The Ainsworth deal was just one of a number of headline-grabbing events for Brookfield in 2013.
The company also announced the sale of Longview Timber and Longview Fibre Paper and Packaging in two separate transactions. Brookfield bought the two as a single Wisconsin-based business in 2007, which it then restructured to create independent timberland and manufacturing entities. The PE team went on to execute a turnaround of the manufacturing business.
Longview Fibre Paper and Packaging was purchased by KapStone Paper and Packaging in July for a little over US$1 billion. Not long after, Weyerhaueser bought Longview Timber for US$2.6 billion. The two deals, which gave exits to Brookfield’s PE, timber and infrastructure funds, generated gross proceeds of close to US$3.7 billion. After repayment of debts and distributions to third-party investors, Brookfield netted about US$850 million.
Performance at this level is music to the ears of LPs, and a boon to the private equity or alternative asset fund that happens to be raising new capital. Not surprisingly, Brookfield also had momentum in that realm in 2013.
Last April, Brookfield disclosed to peHUB Canada that it had recently closed its third partnership focused on mid-market buyouts, consolidations, restructurings and turnarounds in Canada and the U.S. Brookfield Capital Partners III raised a total of US$1 billion in commitments from a mix of pension funds, insurance companies and other institutional investors.
Fund III was raised without benefit of the Ainsworth or Longview realizations. However, the PE group already had a solid track record. Senior managing partner Joe Freedman told peHUB Canada that gross returns of the fully-realized first fund were 2X with a 30 percent IRR. And at the time, Brookfield Capital Partners II had returned substantially all LP capital, primarily through two exits and cash-flow dividends.

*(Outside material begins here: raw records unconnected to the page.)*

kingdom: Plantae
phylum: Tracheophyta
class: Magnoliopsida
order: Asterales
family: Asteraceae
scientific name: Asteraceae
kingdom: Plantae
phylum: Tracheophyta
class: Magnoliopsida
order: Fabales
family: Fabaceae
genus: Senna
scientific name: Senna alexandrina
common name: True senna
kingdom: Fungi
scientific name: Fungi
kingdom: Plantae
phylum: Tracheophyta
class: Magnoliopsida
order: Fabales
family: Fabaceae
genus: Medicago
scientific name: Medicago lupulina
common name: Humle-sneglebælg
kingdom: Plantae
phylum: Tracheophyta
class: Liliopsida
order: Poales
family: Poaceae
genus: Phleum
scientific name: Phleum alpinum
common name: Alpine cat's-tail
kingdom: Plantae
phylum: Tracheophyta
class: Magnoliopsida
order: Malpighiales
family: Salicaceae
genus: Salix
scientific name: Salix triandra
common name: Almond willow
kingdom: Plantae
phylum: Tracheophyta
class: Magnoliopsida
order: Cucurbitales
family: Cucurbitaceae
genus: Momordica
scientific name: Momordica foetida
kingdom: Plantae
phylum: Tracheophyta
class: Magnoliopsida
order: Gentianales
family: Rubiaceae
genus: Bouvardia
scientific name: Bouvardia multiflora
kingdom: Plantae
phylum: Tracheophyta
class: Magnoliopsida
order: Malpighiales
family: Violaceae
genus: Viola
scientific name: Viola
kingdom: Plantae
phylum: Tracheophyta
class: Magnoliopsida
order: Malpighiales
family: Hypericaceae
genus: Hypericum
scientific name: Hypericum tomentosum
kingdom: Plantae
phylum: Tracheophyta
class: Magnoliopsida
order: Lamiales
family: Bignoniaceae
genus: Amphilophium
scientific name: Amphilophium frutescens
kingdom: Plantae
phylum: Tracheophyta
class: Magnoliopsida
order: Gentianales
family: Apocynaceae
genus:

The PE fund’s closing was followed a few months later by the close of Brookfield’s fifth timber partnership, the US$1 billion Brookfield Timberlands Fund V.
And in October, the firm put the finishing touches on Brookfield Infrastructure Fund II, which raked in a whopping US$7 billion from over 60 institutional LPs. Focused on investments in global transportation, renewable power, utilities and energy assets, Brookfield Infrastructure Fund II exceeded its original US$5 billion target, as well as capital committed to Fund I, which closed at US$2.7 billion in 2010.
Taken together, Brookfield PE and other private alternative asset funds attracted a total of US$10.5 billion in 2013. A large portion of this money came from Brookfield Asset Management itself. For example, the latter supplied about one-quarter of Brookfield Capital Partners III, and 40% of Brookfield Infrastructure Fund II.
Considering the time and energy an investor must put into large-scale liquidity events and fund closings, Brookfield would likely be forgiven if it had fallen short on its investment activity.
But it didn’t. For example, the newly-minted Brookfield Capital Partners III in May undertook its first new platform investment, acquiring the Canadian logistics operations of Nebraska’s Millard Refrigerated Services, and creating a new company, Brookfield Cold Storage. It also signaled what is perhaps a new interest in the mining sector, extending US$130 million in debt financing to North American Palladium, a precious metals producer which has a flagship Lac des Iles mining project in Ontario.
The firm also completed deals involving long-standing portfolio companies. Insignia Energy and Second Wave Petroleum, both Calgary-based oil and gas producers, were taken private in 2013.
Additionally, another portfolio investment, Ember Resources, completed a major US$214 million add-on acquisition of energy assets owned by Houston, Texas-based Apache Corp. Ember, a coal-bed methane business with headquarters in Calgary, was bought by Brookfield in partnership with ARC Financial, KERN Partners and members of the company’s management team in 2011.
In fact, the firm told peHUB Canada that Brookfield Capital Partners III and its co-investors have so far invested, or committed to invest, well over $1 billion in assorted transactions.
All-in-all, Brookfield had a mighty fine year in 2013. Which makes one wonder what the firm will do for an encore in 2014.